[YOUR TASK]
Using the data below, set down every line from the one containing "outside the image." through the one containing "6: (135, 155, 0.39)", inclusive and unchanged. Pictures are to be skipped.

[PROVIDED DATA]
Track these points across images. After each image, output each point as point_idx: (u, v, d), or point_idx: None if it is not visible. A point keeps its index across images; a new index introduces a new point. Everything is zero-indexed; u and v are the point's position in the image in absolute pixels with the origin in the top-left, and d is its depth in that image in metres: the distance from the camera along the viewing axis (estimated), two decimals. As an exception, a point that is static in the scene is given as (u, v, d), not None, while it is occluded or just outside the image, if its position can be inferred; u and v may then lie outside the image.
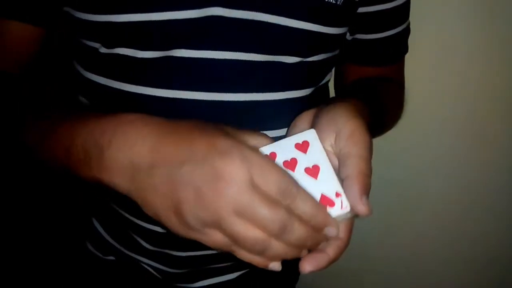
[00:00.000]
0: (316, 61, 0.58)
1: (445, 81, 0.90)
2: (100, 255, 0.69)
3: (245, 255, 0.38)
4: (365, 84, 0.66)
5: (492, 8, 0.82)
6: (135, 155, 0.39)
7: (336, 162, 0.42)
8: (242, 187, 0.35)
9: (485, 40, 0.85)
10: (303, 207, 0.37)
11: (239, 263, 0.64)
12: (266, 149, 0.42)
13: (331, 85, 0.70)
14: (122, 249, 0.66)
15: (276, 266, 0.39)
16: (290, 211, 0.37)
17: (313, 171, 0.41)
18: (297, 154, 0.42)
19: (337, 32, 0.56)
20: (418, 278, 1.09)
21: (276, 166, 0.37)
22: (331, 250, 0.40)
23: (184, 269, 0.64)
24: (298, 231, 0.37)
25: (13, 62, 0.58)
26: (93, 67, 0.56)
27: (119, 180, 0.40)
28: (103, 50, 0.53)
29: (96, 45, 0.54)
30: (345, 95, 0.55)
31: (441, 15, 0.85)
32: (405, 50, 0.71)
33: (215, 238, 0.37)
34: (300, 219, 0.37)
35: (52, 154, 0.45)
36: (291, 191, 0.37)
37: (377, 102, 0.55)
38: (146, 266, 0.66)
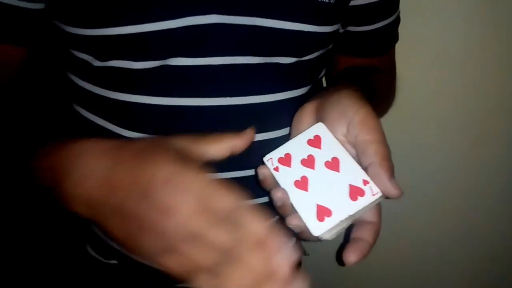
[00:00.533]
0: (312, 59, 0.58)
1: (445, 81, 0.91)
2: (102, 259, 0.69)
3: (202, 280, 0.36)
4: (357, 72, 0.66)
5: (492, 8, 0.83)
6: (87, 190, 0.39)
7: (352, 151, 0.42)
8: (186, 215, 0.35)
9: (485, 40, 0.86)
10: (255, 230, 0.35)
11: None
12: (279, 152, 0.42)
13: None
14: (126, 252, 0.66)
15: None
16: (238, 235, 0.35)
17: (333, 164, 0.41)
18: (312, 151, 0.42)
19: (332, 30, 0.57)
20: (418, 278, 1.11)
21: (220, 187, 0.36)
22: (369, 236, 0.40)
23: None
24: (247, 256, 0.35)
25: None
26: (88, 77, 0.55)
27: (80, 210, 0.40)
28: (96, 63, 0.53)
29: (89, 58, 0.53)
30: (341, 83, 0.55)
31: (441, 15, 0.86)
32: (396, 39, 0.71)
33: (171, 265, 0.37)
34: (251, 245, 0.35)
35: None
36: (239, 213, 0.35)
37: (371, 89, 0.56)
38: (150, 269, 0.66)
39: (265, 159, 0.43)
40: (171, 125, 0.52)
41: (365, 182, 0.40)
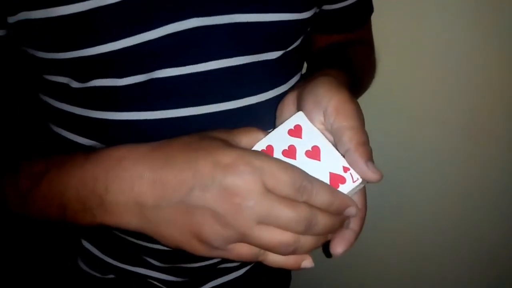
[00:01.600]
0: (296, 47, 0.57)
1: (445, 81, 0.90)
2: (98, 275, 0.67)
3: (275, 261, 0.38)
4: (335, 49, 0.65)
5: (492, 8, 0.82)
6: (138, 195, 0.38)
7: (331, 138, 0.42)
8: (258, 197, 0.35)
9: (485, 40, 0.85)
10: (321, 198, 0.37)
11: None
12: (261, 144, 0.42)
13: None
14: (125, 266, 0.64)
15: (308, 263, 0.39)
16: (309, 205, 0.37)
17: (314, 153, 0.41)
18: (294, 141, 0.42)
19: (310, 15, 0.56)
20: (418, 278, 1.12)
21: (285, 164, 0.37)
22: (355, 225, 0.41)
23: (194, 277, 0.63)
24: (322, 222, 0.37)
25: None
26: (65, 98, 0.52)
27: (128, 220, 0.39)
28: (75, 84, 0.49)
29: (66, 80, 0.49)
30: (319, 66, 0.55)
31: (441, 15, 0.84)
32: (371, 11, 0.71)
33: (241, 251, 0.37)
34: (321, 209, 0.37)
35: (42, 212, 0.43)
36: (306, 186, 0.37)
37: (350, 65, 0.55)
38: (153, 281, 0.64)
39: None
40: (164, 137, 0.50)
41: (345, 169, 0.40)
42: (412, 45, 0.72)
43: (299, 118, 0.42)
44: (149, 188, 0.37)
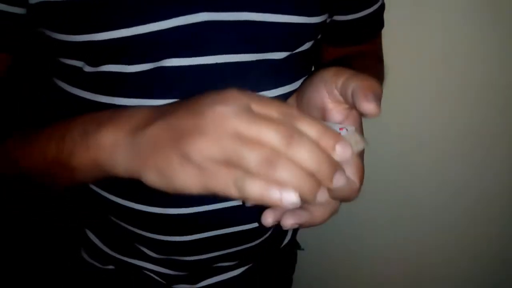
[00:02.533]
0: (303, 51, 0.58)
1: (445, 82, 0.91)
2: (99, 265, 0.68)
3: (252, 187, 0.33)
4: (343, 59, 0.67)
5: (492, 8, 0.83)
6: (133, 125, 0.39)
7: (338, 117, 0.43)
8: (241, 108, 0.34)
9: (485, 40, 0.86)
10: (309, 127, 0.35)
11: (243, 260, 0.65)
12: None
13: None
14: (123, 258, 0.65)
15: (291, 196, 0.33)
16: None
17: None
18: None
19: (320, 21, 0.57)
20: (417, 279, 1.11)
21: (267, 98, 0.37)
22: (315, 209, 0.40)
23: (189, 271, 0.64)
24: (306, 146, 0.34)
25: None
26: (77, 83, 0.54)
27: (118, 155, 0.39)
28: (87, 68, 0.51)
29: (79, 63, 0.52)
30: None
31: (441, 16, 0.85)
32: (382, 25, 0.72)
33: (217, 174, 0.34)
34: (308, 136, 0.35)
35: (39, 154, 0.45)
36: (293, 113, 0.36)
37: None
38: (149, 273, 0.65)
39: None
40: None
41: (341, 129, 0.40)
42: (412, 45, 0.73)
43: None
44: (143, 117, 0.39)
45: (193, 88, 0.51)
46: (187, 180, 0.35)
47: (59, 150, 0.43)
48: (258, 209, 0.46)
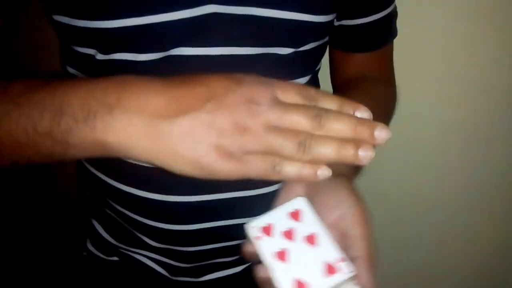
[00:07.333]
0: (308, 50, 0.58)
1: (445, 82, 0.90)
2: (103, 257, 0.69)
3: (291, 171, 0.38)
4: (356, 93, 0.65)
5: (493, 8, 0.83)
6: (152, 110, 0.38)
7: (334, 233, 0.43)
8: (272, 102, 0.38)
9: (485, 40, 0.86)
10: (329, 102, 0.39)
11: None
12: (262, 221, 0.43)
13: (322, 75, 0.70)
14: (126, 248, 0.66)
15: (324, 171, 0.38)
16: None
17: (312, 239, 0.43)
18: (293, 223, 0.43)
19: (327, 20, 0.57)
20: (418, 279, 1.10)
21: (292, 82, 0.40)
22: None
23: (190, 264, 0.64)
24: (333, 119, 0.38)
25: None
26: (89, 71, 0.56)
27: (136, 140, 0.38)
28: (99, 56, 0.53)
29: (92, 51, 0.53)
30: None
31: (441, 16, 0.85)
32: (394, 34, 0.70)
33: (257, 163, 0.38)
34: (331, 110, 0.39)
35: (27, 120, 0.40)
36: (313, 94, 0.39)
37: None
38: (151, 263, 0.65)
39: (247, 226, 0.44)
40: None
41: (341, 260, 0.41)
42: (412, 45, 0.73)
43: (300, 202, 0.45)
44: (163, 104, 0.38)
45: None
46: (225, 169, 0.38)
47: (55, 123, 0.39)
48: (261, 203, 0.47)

...

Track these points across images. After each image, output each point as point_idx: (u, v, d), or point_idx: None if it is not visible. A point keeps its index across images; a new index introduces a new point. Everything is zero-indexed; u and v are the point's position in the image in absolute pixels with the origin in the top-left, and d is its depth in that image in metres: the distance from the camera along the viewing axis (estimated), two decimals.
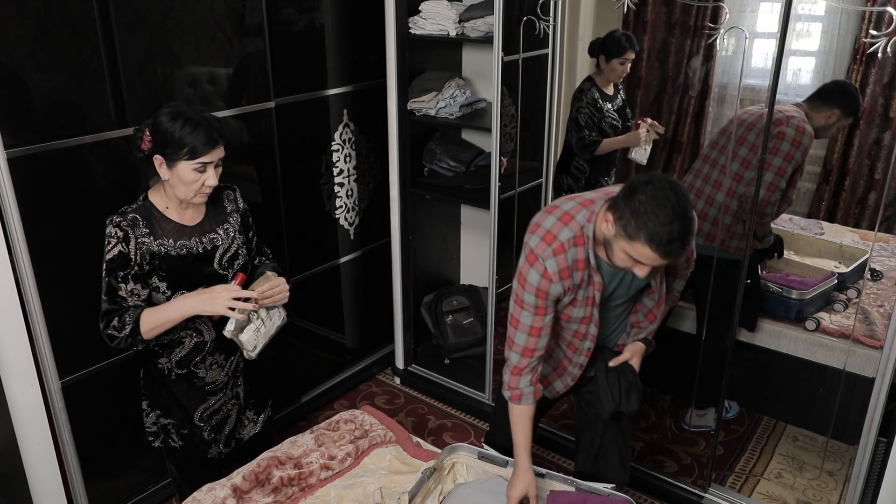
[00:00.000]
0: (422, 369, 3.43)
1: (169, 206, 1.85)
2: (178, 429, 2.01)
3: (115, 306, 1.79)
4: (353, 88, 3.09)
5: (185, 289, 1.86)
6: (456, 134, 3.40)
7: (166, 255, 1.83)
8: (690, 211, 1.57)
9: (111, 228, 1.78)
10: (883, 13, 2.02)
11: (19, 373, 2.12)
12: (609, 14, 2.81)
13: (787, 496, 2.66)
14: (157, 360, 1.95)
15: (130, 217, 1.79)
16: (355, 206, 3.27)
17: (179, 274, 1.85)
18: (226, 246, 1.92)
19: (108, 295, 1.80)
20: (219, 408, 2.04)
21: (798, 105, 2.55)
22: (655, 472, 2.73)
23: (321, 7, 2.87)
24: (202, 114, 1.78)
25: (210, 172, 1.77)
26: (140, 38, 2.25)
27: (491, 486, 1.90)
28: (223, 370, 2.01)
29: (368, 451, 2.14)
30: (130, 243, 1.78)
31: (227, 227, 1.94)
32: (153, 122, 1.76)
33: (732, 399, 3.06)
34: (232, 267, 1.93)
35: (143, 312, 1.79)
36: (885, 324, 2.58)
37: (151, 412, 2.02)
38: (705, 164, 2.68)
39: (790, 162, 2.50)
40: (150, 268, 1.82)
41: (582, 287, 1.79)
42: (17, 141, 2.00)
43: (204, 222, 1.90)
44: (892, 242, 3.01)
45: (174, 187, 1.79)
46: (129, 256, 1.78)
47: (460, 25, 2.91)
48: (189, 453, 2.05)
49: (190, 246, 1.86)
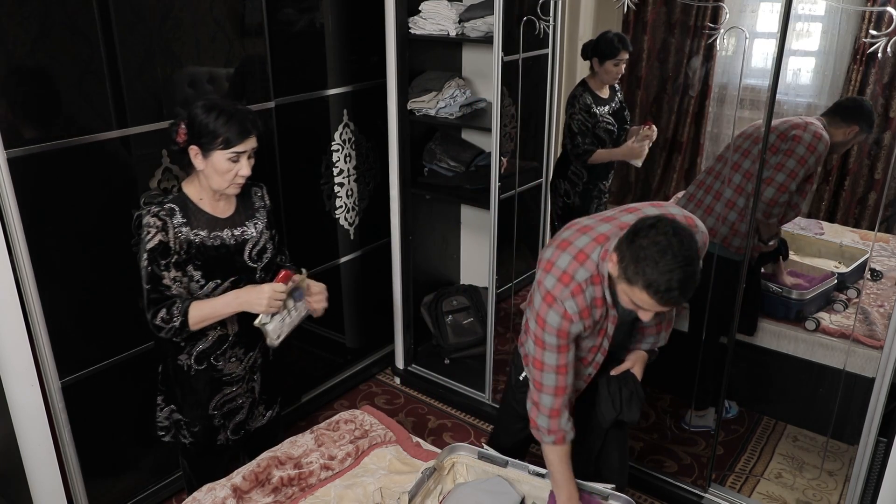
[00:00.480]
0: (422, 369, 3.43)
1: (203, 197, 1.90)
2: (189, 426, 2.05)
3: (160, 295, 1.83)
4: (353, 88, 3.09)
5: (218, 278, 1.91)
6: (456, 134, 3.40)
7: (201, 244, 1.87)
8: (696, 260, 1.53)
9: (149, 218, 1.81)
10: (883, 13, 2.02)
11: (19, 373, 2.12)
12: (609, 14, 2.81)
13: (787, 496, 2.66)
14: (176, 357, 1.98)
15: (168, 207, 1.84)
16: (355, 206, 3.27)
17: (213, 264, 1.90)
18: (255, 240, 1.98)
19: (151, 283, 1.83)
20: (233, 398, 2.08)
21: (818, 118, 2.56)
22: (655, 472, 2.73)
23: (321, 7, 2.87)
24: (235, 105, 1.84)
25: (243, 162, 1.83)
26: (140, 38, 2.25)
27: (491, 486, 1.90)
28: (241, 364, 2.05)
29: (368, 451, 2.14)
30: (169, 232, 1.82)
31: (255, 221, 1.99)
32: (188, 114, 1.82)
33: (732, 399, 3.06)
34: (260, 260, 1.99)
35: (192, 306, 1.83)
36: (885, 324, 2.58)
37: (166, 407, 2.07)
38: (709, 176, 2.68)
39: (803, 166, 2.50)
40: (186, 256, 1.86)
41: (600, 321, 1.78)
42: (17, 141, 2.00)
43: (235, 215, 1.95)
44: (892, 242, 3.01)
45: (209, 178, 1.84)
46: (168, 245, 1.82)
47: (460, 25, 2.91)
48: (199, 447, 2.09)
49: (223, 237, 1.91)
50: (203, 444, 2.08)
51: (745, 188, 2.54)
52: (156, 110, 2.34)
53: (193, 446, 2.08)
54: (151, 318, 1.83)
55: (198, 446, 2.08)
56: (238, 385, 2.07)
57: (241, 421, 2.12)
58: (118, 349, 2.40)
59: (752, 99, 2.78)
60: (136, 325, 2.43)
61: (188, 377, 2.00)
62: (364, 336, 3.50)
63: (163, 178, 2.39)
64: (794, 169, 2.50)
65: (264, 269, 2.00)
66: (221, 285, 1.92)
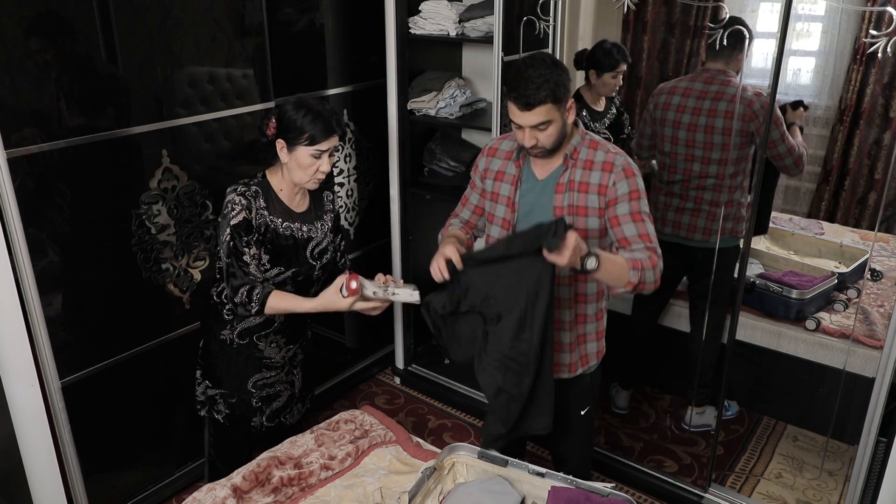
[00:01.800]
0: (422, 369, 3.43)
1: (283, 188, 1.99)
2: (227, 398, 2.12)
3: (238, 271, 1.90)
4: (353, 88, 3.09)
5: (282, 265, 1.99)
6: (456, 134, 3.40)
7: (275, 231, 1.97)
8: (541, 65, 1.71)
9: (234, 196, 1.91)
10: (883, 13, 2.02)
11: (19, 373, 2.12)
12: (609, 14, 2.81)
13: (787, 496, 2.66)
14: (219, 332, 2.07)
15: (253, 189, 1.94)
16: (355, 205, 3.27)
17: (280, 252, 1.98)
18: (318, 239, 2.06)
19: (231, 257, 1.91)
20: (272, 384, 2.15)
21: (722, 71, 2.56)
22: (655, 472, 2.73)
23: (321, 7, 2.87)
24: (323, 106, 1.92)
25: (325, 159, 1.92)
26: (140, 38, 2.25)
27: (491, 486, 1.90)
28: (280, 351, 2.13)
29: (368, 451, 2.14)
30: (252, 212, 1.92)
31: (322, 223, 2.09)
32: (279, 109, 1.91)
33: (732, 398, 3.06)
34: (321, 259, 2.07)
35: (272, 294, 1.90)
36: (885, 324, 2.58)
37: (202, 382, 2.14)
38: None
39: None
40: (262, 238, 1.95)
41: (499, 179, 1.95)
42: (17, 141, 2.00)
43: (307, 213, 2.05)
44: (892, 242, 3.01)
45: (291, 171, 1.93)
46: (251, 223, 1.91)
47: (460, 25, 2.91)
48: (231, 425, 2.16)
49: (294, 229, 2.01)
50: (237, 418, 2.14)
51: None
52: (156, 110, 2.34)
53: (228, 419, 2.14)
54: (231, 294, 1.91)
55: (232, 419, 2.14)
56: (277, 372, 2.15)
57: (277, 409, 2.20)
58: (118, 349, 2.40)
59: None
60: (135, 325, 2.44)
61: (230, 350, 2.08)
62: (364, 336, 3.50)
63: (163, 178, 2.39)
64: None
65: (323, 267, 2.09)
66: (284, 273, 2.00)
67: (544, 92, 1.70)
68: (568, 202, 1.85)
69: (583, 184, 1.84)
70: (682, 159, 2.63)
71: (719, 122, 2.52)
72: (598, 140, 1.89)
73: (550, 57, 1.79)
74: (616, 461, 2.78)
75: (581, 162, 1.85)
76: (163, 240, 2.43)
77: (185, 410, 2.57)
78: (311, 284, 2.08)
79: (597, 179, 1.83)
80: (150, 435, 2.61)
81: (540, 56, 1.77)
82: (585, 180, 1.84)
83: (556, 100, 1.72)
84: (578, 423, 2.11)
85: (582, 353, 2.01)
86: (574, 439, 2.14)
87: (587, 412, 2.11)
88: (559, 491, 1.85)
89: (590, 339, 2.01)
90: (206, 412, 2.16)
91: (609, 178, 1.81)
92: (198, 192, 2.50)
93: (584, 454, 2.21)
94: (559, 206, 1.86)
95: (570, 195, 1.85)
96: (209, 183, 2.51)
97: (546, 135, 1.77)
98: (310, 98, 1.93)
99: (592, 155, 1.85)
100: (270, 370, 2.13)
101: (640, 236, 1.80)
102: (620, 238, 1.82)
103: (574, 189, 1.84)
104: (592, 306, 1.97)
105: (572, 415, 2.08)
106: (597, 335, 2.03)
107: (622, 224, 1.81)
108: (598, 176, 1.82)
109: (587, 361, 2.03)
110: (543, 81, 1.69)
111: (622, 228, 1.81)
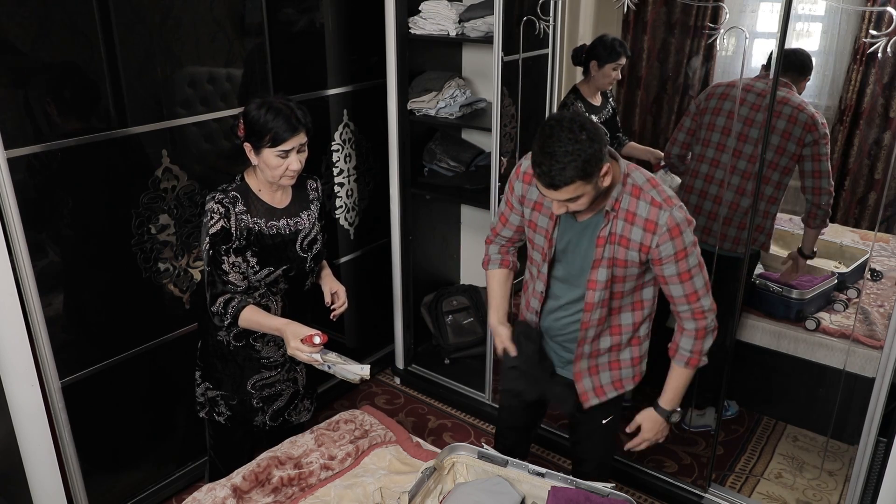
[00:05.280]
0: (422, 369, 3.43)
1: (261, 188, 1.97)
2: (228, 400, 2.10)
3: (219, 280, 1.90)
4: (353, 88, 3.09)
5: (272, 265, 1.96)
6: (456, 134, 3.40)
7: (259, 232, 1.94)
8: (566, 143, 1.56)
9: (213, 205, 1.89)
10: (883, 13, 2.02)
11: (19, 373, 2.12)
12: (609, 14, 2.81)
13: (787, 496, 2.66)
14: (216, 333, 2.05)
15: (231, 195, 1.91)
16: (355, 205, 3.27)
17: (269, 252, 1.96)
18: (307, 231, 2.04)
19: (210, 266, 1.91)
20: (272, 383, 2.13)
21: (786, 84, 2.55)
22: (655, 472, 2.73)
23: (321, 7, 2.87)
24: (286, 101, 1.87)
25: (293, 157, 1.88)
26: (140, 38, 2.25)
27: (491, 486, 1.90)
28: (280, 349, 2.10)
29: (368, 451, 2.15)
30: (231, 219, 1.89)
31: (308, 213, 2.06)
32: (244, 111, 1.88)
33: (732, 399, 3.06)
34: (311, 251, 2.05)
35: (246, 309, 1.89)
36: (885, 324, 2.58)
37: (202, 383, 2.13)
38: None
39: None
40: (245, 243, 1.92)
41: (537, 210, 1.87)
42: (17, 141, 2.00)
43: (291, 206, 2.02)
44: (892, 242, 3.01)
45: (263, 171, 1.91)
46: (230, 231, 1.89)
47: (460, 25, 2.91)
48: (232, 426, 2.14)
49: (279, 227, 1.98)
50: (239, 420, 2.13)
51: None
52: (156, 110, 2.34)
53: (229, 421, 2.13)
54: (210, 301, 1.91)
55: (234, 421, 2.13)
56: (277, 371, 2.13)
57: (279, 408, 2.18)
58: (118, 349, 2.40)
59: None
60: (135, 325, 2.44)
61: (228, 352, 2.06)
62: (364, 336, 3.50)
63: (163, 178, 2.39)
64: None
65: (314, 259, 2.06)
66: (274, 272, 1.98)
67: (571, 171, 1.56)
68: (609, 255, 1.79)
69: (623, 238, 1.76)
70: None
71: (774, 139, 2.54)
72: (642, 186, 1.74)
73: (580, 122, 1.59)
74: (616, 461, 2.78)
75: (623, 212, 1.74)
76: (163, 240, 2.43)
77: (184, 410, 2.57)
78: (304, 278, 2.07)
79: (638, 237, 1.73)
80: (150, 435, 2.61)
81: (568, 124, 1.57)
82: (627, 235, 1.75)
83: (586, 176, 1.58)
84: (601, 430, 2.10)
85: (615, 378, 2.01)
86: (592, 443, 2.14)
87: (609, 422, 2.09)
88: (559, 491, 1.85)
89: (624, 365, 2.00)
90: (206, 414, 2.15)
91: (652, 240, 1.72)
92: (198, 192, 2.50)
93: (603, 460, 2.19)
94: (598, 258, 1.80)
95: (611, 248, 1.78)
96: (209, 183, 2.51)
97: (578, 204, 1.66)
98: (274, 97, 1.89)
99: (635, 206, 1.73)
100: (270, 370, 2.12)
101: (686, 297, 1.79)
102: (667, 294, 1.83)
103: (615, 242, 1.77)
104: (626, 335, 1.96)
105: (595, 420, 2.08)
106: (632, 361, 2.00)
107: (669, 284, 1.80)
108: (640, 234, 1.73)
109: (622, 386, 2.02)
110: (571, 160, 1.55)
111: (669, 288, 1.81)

--

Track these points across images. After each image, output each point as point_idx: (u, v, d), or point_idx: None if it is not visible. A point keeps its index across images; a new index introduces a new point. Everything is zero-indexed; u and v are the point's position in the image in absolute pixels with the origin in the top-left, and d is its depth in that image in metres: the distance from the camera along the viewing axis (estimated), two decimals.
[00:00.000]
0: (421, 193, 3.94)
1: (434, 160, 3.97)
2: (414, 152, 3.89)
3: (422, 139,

[SOLUTION TO THE PROBLEM]
Track these points across images. After each image, output each point as point_idx: (u, v, d), or point_idx: None if it is not visible. A point keeps its index across images; a new index introduces a new point. Everything is zero-indexed; u and v are the point's position in the image in absolute pixels with the origin in the top-left, and d is its depth in that image in metres: the distance from the camera along the viewing axis (estimated), two decimals. As an exception, a point that is static in the scene is given as (u, v, d), not None, while it is occluded or just outside the image, if its position can be inferred; u and v may then lie outside the image.
[00:00.000]
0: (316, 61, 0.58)
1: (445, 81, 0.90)
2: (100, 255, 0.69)
3: (245, 255, 0.38)
4: (365, 84, 0.66)
5: (492, 8, 0.82)
6: (135, 155, 0.39)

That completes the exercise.